Graphene based wearable sensor for disease monitoring
Scientists of the University of Michigan are working on a new wearable vapour sensor that could one day offer continuous disease monitoring for patients with diabetes, high blood pressure, anemia or lung disease. The new sensor, which can detect airborne chemicals either exhaled or released through the skin, according to its creators would likely be the first wearable to pick up a broad array of chemical, rather than physical, attributes.

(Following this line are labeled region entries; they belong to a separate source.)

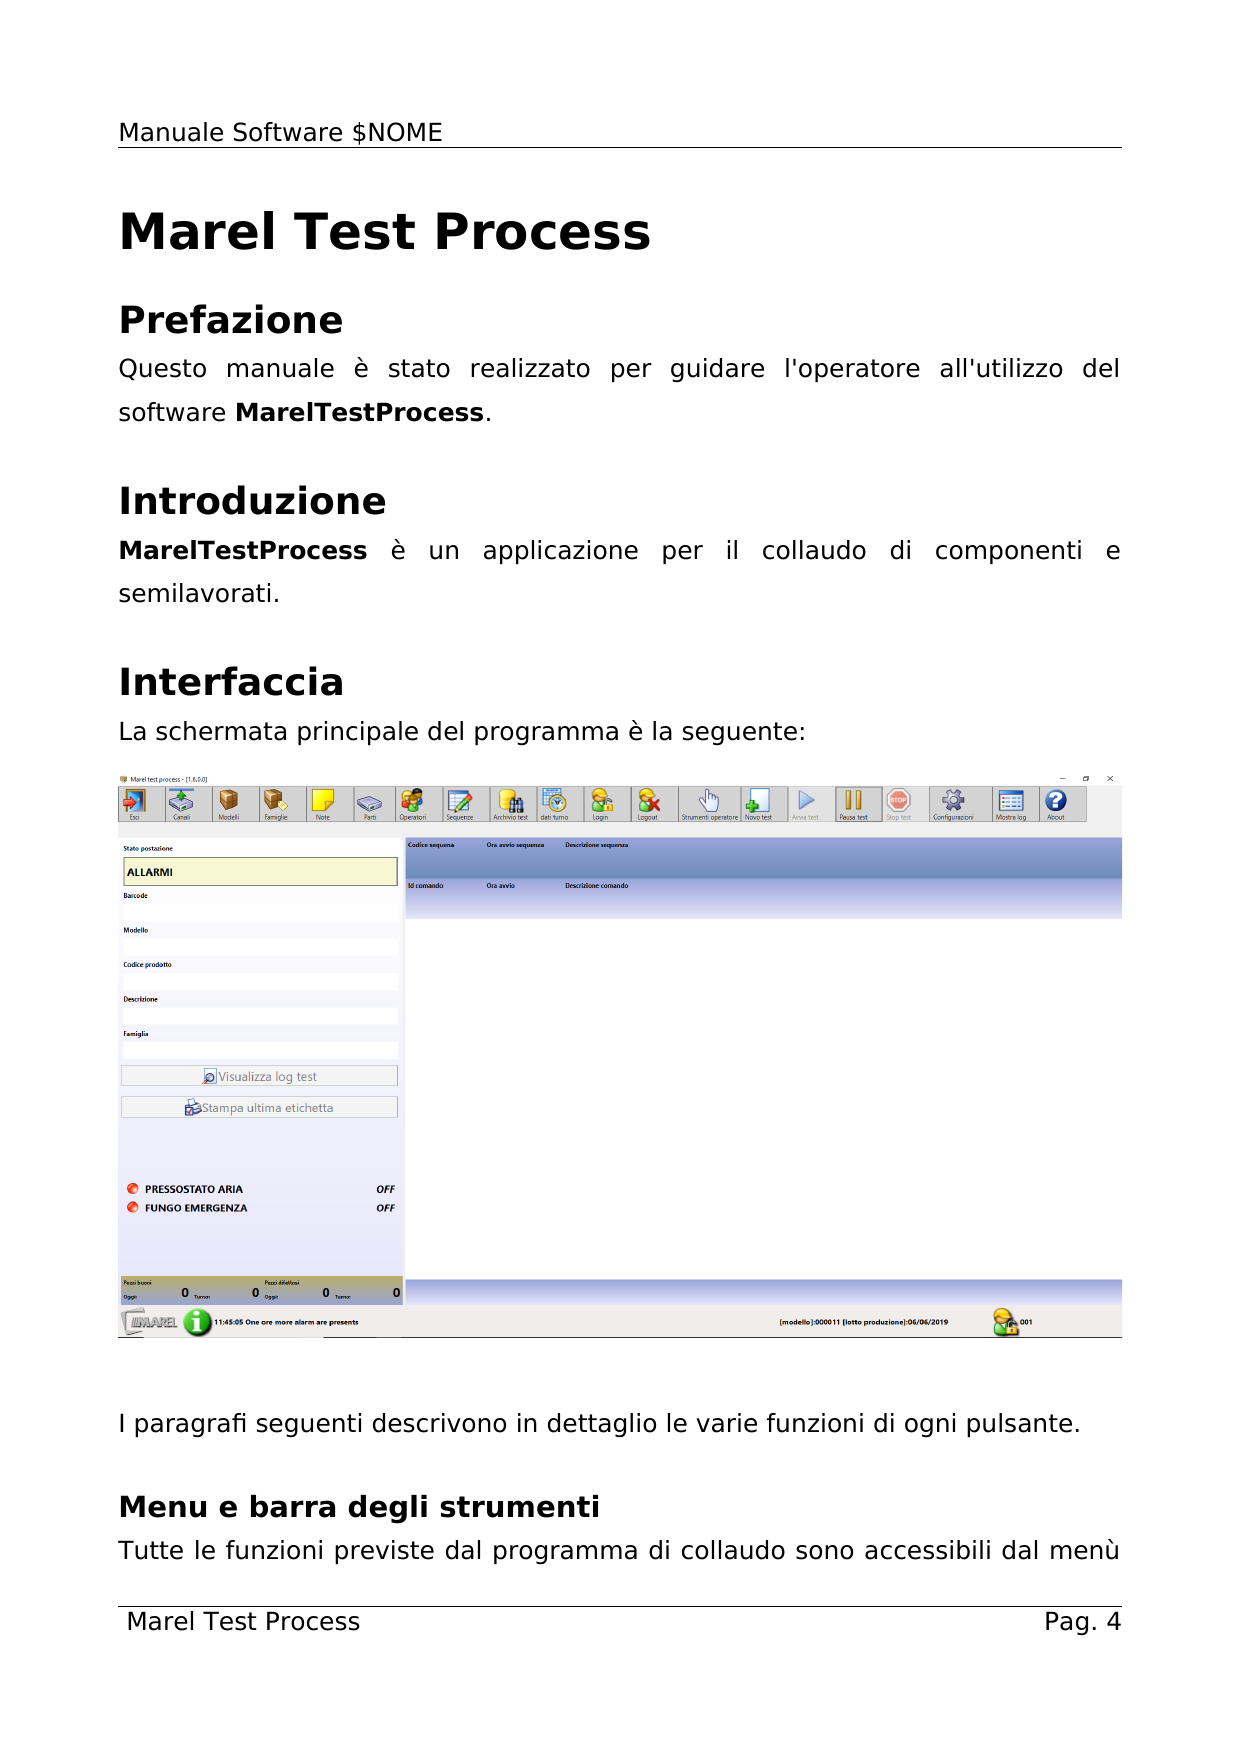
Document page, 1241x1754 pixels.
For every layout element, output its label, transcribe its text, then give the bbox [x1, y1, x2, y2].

text Tutte le funzioni previste dal programma di collaudo sono accessibili dal menù [118, 1536, 1122, 1566]
subtitle Prefazione [118, 298, 1122, 342]
text MarelTestProcess è un applicazione per il collaudo di componenti e semilavorati. [118, 536, 1122, 609]
subtitle Interfaccia [118, 661, 1122, 704]
text Questo manuale è stato realizzato per guidare l'operatore all'utilizzo del software MarelTestProcess. [118, 355, 1122, 428]
subtitle Marel Test Process [118, 203, 1122, 261]
subtitle Introduzione [118, 480, 1122, 523]
text I paragrafi seguenti descrivono in dettaglio le varie funzioni di ogni pulsante. [118, 1409, 1122, 1438]
text La schermata principale del programma è la seguente: [118, 717, 1122, 746]
picture [118, 773, 1123, 1338]
subtitle Menu e barra degli strumenti [118, 1490, 1122, 1524]
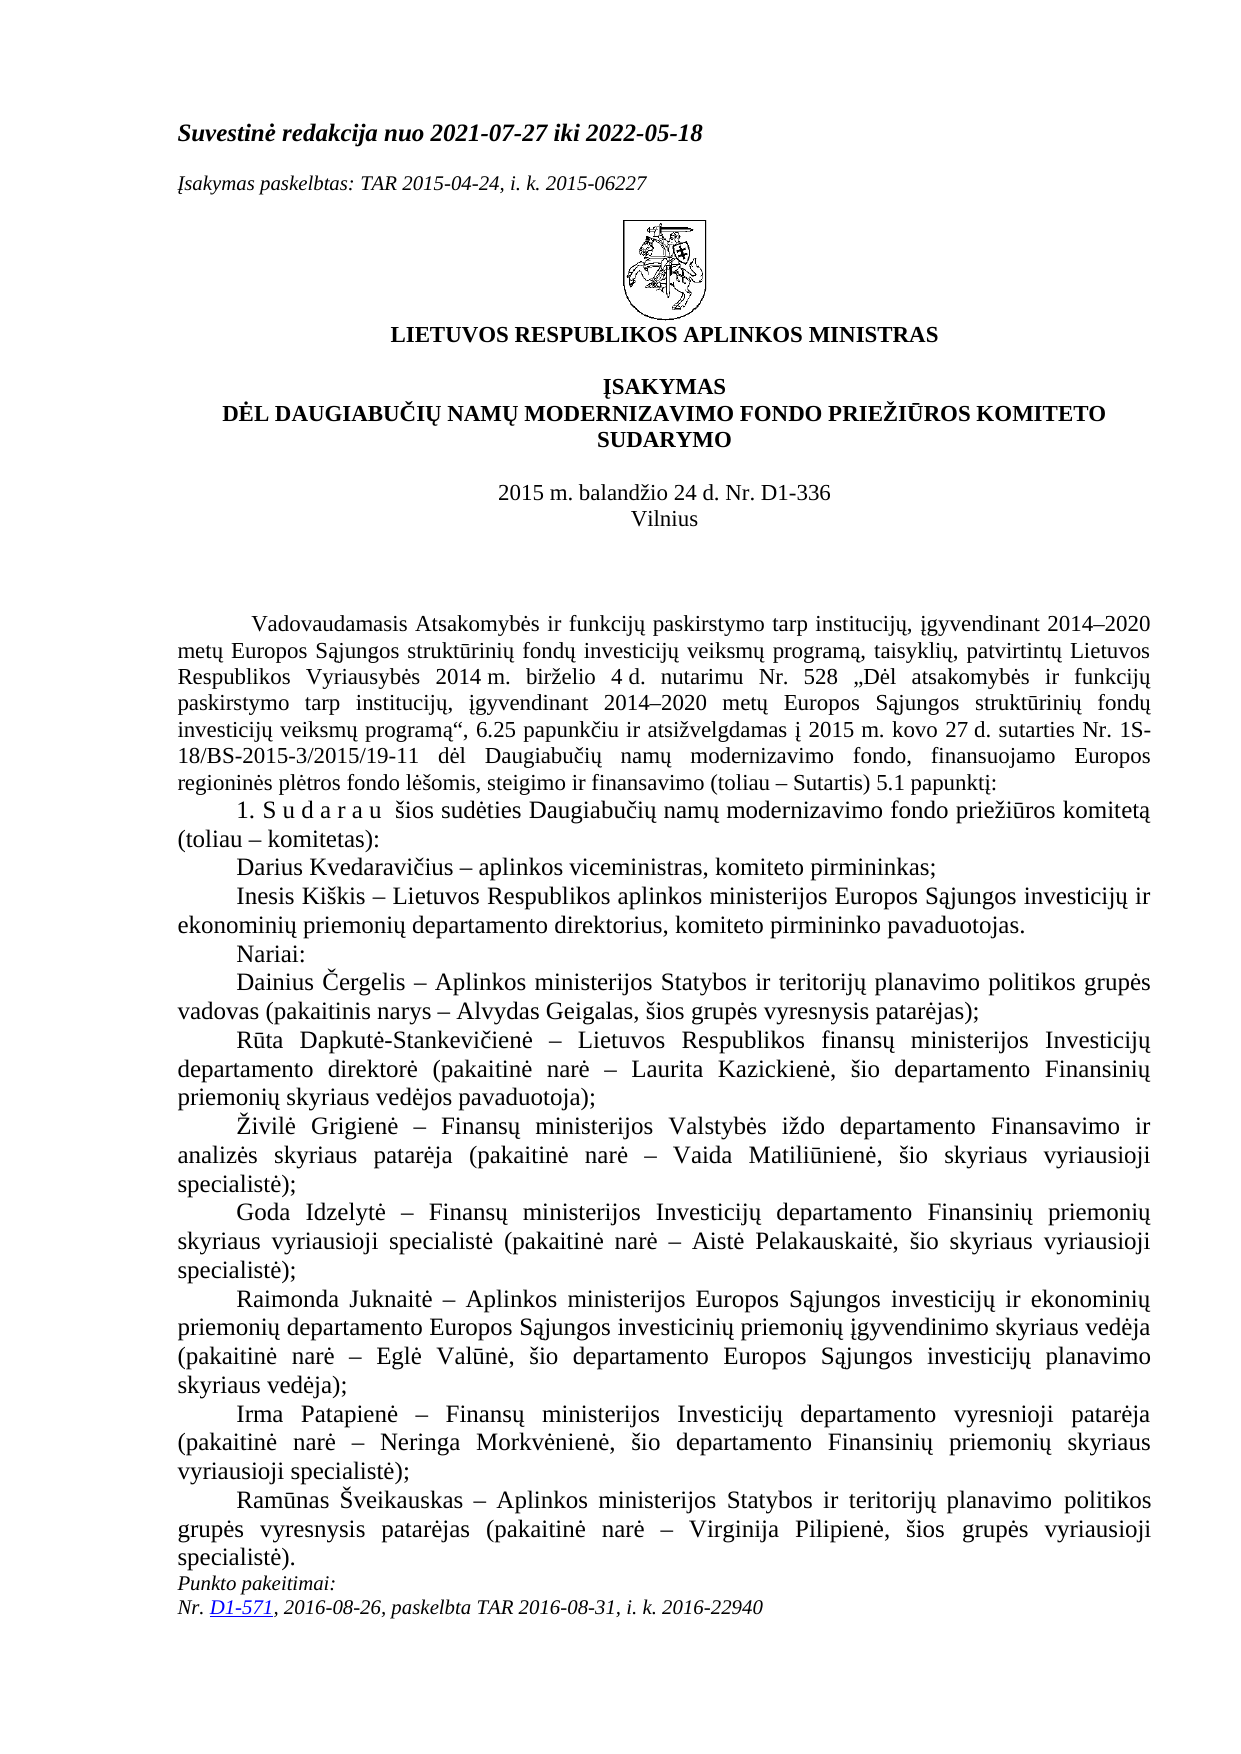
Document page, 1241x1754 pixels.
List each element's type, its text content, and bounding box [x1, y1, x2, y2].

text Raimonda Juknaitė – Aplinkos ministerijos Europos Sąjungos investicijų ir ekonominių priemonių departamento Europos Sąjungos investicinių priemonių įgyvendinimo skyriaus vedėja (pakaitinė narė – Eglė Valūnė, šio departamento Europos Sąjungos investicijų planavimo skyriaus vedėja); [177, 1284, 1151, 1399]
text DĖL DAUGIABUČIŲ NAMŲ MODERNIZAVIMO FONDO PRIEŽIŪROS KOMITETO SUDARYMO [177, 400, 1151, 452]
text Nariai: [177, 939, 1151, 967]
text Nr. D1-571, 2016-08-26, paskelbta TAR 2016-08-31, i. k. 2016-22940 [177, 1595, 1151, 1619]
text Irma Patapienė – Finansų ministerijos Investicijų departamento vyresnioji patarėja (pakaitinė narė – Neringa Morkvėnienė, šio departamento Finansinių priemonių skyriaus vyriausioji specialistė); [177, 1399, 1151, 1485]
text Dainius Čergelis – Aplinkos ministerijos Statybos ir teritorijų planavimo politikos grupės vadovas (pakaitinis narys – Alvydas Geigalas, šios grupės vyresnysis patarėjas); [177, 967, 1151, 1025]
text Živilė Grigienė – Finansų ministerijos Valstybės iždo departamento Finansavimo ir analizės skyriaus patarėja (pakaitinė narė – Vaida Matiliūnienė, šio skyriaus vyriausioji specialistė); [177, 1111, 1151, 1197]
text Rūta Dapkutė-Stankevičienė – Lietuvos Respublikos finansų ministerijos Investicijų departamento direktorė (pakaitinė narė – Laurita Kazickienė, šio departamento Finansinių priemonių skyriaus vedėjos pavaduotoja); [177, 1025, 1151, 1111]
text Inesis Kiškis – Lietuvos Respublikos aplinkos ministerijos Europos Sąjungos investicijų ir ekonominių priemonių departamento direktorius, komiteto pirmininko pavaduotojas. [177, 881, 1151, 939]
text Ramūnas Šveikauskas – Aplinkos ministerijos Statybos ir teritorijų planavimo politikos grupės vyresnysis patarėjas (pakaitinė narė – Virginija Pilipienė, šios grupės vyriausioji specialistė). [177, 1485, 1151, 1571]
text Punkto pakeitimai: [177, 1571, 1151, 1595]
text 1. Sudarau šios sudėties Daugiabučių namų modernizavimo fondo priežiūros komitetą (toliau – komitetas): [177, 795, 1151, 852]
text Vadovaudamasis Atsakomybės ir funkcijų paskirstymo tarp institucijų, įgyvendinant 2014–2020 metų Europos Sąjungos struktūrinių fondų investicijų veiksmų programą, taisyklių, patvirtintų Lietuvos Respublikos Vyriausybės 2014 m. birželio 4 d. nutarimu Nr. 528 „Dėl atsakomybės ir funkcijų paskirstymo tarp institucijų, įgyvendinant 2014–2020 metų Europos Sąjungos struktūrinių fondų investicijų veiksmų programą“, 6.25 papunkčiu ir atsižvelgdamas į 2015 m. kovo 27 d. sutarties Nr. 1S-18/BS-2015-3/2015/19-11 dėl Daugiabučių namų modernizavimo fondo, finansuojamo Europos regioninės plėtros fondo lėšomis, steigimo ir finansavimo (toliau – Sutartis) 5.1 papunktį: [177, 610, 1151, 795]
text Darius Kvedaravičius – aplinkos viceministras, komiteto pirmininkas; [177, 852, 1151, 881]
text Vilnius [177, 505, 1151, 531]
text Suvestinė redakcija nuo 2021-07-27 iki 2022-05-18 [177, 118, 1151, 147]
text ĮSAKYMAS [177, 373, 1151, 400]
text LIETUVOS RESPUBLIKOS APLINKOS MINISTRAS [177, 321, 1151, 347]
text 2015 m. balandžio 24 d. Nr. D1-336 [177, 479, 1151, 505]
text Įsakymas paskelbtas: TAR 2015-04-24, i. k. 2015-06227 [177, 171, 1151, 195]
text Goda Idzelytė – Finansų ministerijos Investicijų departamento Finansinių priemonių skyriaus vyriausioji specialistė (pakaitinė narė – Aistė Pelakauskaitė, šio skyriaus vyriausioji specialistė); [177, 1197, 1151, 1284]
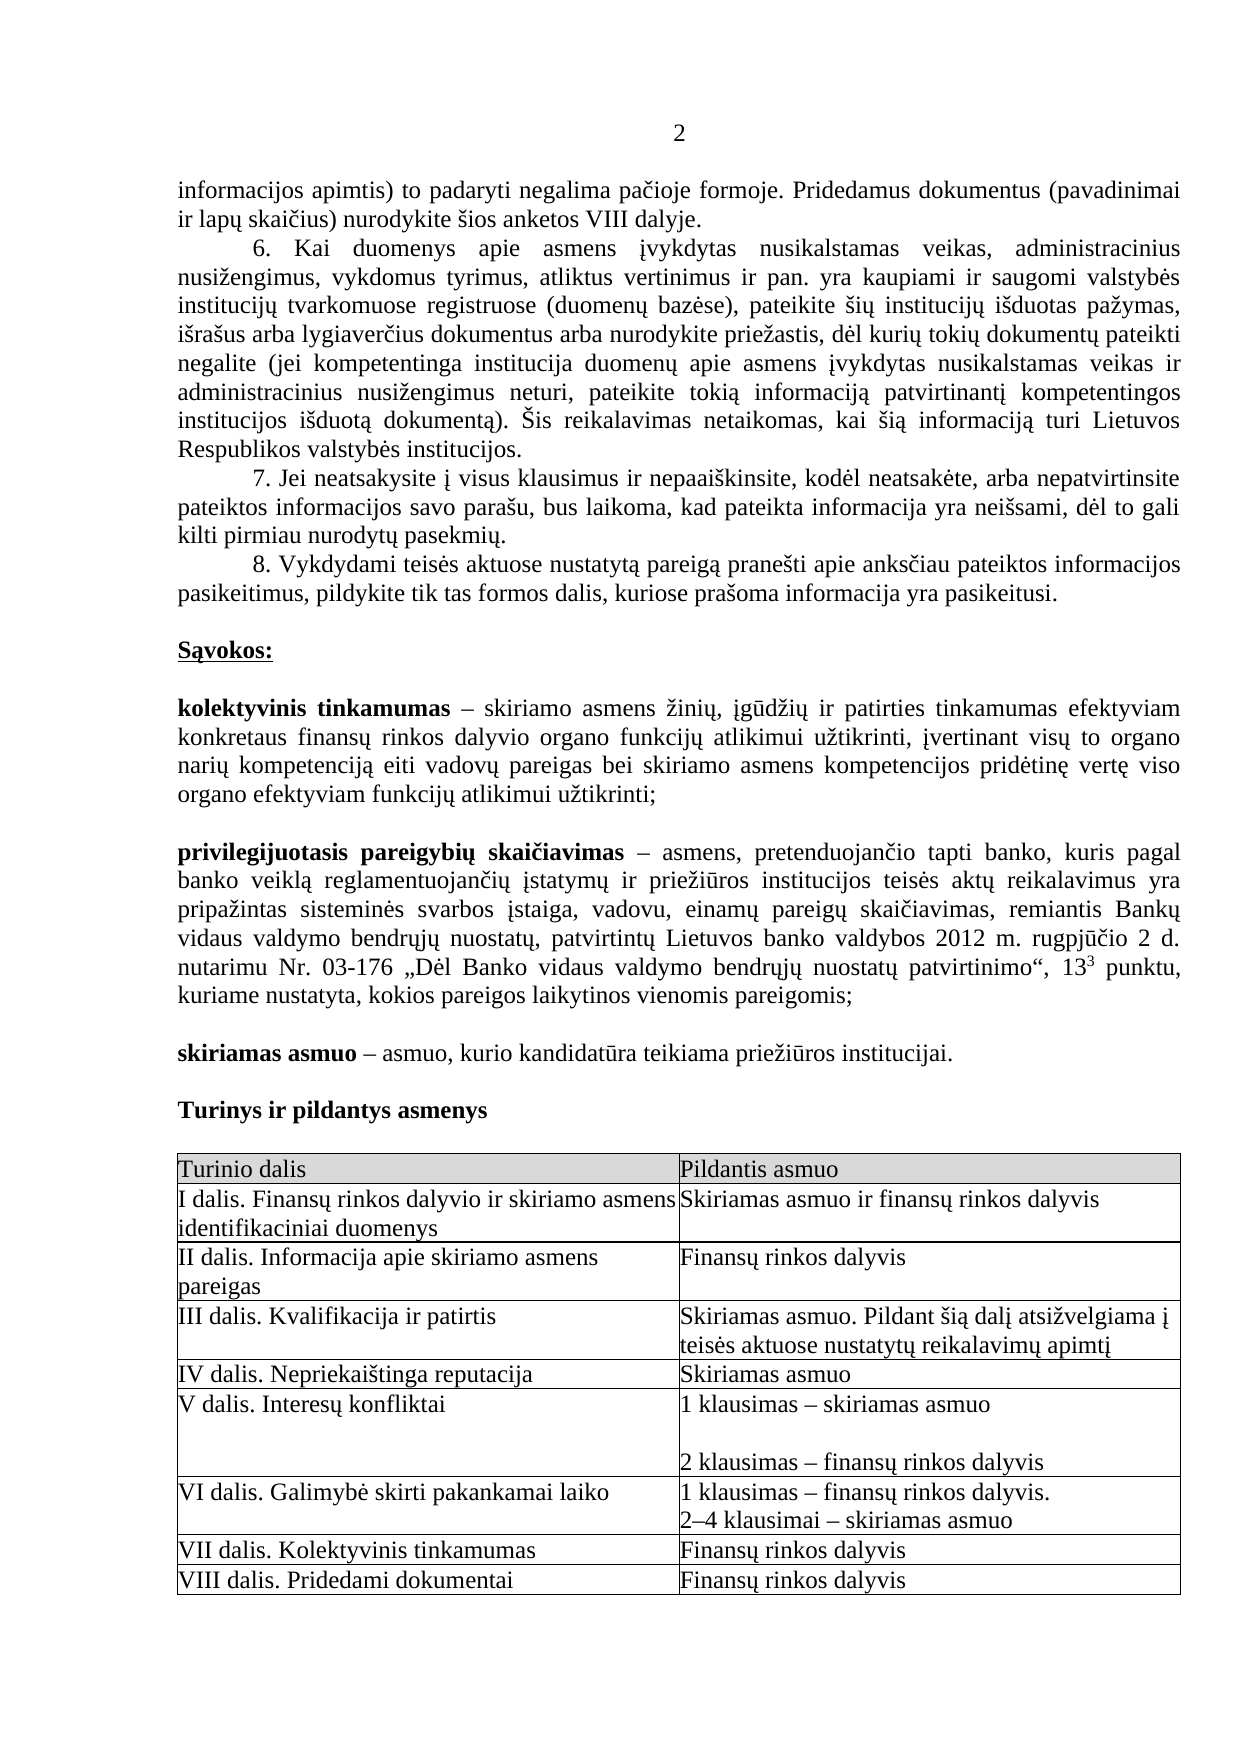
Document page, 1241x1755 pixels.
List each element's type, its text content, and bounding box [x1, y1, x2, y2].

table_cell V dalis. Interesų konfliktai [178, 1389, 679, 1476]
table_cell IV dalis. Nepriekaištinga reputacija [178, 1360, 679, 1388]
table_cell Finansų rinkos dalyvis [680, 1243, 1180, 1300]
table_cell 1 klausimas – skiriamas asmuo 2 klausimas – finansų rinkos dalyvis [680, 1389, 1180, 1476]
text Sąvokos: [177, 636, 1181, 664]
table_cell Skiriamas asmuo. Pildant šią dalį atsižvelgiama į teisės aktuose nustatytų reikalavimų apimtį [680, 1301, 1180, 1358]
table_cell Finansų rinkos dalyvis [680, 1565, 1180, 1594]
table_cell II dalis. Informacija apie skiriamo asmens pareigas [178, 1243, 679, 1300]
table_cell 1 klausimas – finansų rinkos dalyvis. 2–4 klausimai – skiriamas asmuo [680, 1477, 1180, 1534]
table_cell VIII dalis. Pridedami dokumentai [178, 1565, 679, 1594]
text skiriamas asmuo – asmuo, kurio kandidatūra teikiama priežiūros institucijai. [177, 1038, 1181, 1067]
table_cell III dalis. Kvalifikacija ir patirtis [178, 1301, 679, 1358]
text informacijos apimtis) to padaryti negalima pačioje formoje. Pridedamus dokumentus (pavadinimai ir lapų skaičius) nurodykite šios anketos VIII dalyje. [177, 176, 1181, 233]
table_cell I dalis. Finansų rinkos dalyvio ir skiriamo asmens identifikaciniai duomenys [178, 1184, 679, 1241]
text Turinys ir pildantys asmenys [177, 1096, 1181, 1124]
table_cell Finansų rinkos dalyvis [680, 1535, 1180, 1564]
table_cell VI dalis. Galimybė skirti pakankamai laiko [178, 1477, 679, 1534]
table_cell VII dalis. Kolektyvinis tinkamumas [178, 1535, 679, 1564]
text privilegijuotasis pareigybių skaičiavimas – asmens, pretenduojančio tapti banko, kuris pagal banko veiklą reglamentuojančių įstatymų ir priežiūros institucijos teisės aktų reikalavimus yra pripažintas sisteminės svarbos įstaiga, vadovu, einamų pareigų skaičiavimas, remiantis Bankų vidaus valdymo bendrųjų nuostatų, patvirtintų Lietuvos banko valdybos 2012 m. rugpjūčio 2 d. nutarimu Nr. 03-176 „Dėl Banko vidaus valdymo bendrųjų nuostatų patvirtinimo“, 133 punktu, kuriame nustatyta, kokios pareigos laikytinos vienomis pareigomis; [177, 837, 1181, 1009]
table_cell Skiriamas asmuo [680, 1360, 1180, 1388]
table_header Pildantis asmuo [680, 1154, 1180, 1183]
text 6. Kai duomenys apie asmens įvykdytas nusikalstamas veikas, administracinius nusižengimus, vykdomus tyrimus, atliktus vertinimus ir pan. yra kaupiami ir saugomi valstybės institucijų tvarkomuose registruose (duomenų bazėse), pateikite šių institucijų išduotas pažymas, išrašus arba lygiaverčius dokumentus arba nurodykite priežastis, dėl kurių tokių dokumentų pateikti negalite (jei kompetentinga institucija duomenų apie asmens įvykdytas nusikalstamas veikas ir administracinius nusižengimus neturi, pateikite tokią informaciją patvirtinantį kompetentingos institucijos išduotą dokumentą). Šis reikalavimas netaikomas, kai šią informaciją turi Lietuvos Respublikos valstybės institucijos. [177, 233, 1181, 463]
text 8. Vykdydami teisės aktuose nustatytą pareigą pranešti apie anksčiau pateiktos informacijos pasikeitimus, pildykite tik tas formos dalis, kuriose prašoma informacija yra pasikeitusi. [177, 549, 1181, 607]
text 7. Jei neatsakysite į visus klausimus ir nepaaiškinsite, kodėl neatsakėte, arba nepatvirtinsite pateiktos informacijos savo parašu, bus laikoma, kad pateikta informacija yra neišsami, dėl to gali kilti pirmiau nurodytų pasekmių. [177, 463, 1181, 549]
table_header Turinio dalis [178, 1154, 679, 1183]
text kolektyvinis tinkamumas – skiriamo asmens žinių, įgūdžių ir patirties tinkamumas efektyviam konkretaus finansų rinkos dalyvio organo funkcijų atlikimui užtikrinti, įvertinant visų to organo narių kompetenciją eiti vadovų pareigas bei skiriamo asmens kompetencijos pridėtinę vertę viso organo efektyviam funkcijų atlikimui užtikrinti; [177, 693, 1181, 808]
table_cell Skiriamas asmuo ir finansų rinkos dalyvis [680, 1184, 1180, 1241]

As the researchers report nanoelectronic sensors typically depend on detecting charge transfer between the sensor and a molecule in air or in solution. However, these previous techniques typically led to strong bonds between the molecules being detected and the sensor itself. That binding leads to slow detection rates. Instead of detecting molecular charge the U-M team, which is working with the National Science Foundation's Innovation Corps program, uses a technique called heterodyne mixing, which looks at the interaction between the dipoles associated with these molecules and the nanosensor at high frequencies.
This technique, made possible through the use of graphene, results in extremely fast response times of tenths of a second, as opposed to the tens or hundreds of seconds typical in existing technology. It also dramatically increases the device's sensitivity. The sensor can detect molecules in sample sizes at a ratio of several parts per billion.
These nanoelectronic graphene vapor sensors can be completely embedded in a microgas chromatography system, which is the gold standard for vapor analysis, the researchers say. The entire microgas chromatography system can be integrated on a single chip with low power operation, and embedded in a badge-sized device that can be worn on the body to provide noninvasive and continuous monitoring of specific health conditions.